### Input data
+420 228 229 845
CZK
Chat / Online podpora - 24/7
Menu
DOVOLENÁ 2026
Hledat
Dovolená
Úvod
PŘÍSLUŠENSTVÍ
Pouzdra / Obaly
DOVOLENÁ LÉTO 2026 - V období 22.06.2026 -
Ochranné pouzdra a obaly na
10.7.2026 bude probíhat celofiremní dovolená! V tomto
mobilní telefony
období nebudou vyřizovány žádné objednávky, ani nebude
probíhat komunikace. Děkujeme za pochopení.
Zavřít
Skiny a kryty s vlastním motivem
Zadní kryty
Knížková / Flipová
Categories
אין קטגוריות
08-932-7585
--
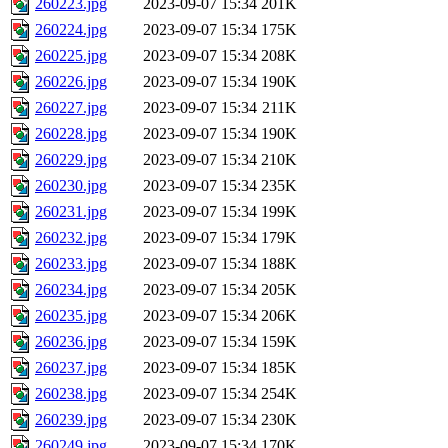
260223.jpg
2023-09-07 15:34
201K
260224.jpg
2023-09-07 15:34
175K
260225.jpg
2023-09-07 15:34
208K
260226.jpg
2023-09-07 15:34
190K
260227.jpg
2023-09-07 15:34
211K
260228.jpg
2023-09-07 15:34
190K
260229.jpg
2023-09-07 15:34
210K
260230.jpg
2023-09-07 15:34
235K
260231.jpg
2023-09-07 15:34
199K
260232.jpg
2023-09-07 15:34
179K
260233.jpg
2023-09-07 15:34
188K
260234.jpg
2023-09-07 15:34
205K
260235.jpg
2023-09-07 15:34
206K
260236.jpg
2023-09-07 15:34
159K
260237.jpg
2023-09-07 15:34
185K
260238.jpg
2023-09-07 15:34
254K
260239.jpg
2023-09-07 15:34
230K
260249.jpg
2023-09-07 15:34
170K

### Requirement
Express the lines of the records between the line containing "228 229 845" and the line containing "mobilní telefony", inclusive, as a JSON list of strings with one string per line. Leave out any blank lines.

### Exercise response
[
  "+420 228 229 845",
  "CZK",
  "Chat / Online podpora - 24/7",
  "Menu",
  "DOVOLENÁ 2026",
  "Hledat",
  "Dovolená",
  "Úvod",
  "PŘÍSLUŠENSTVÍ",
  "Pouzdra / Obaly",
  "DOVOLENÁ LÉTO 2026 - V období 22.06.2026 -",
  "Ochranné pouzdra a obaly na",
  "10.7.2026 bude probíhat celofiremní dovolená! V tomto",
  "mobilní telefony"
]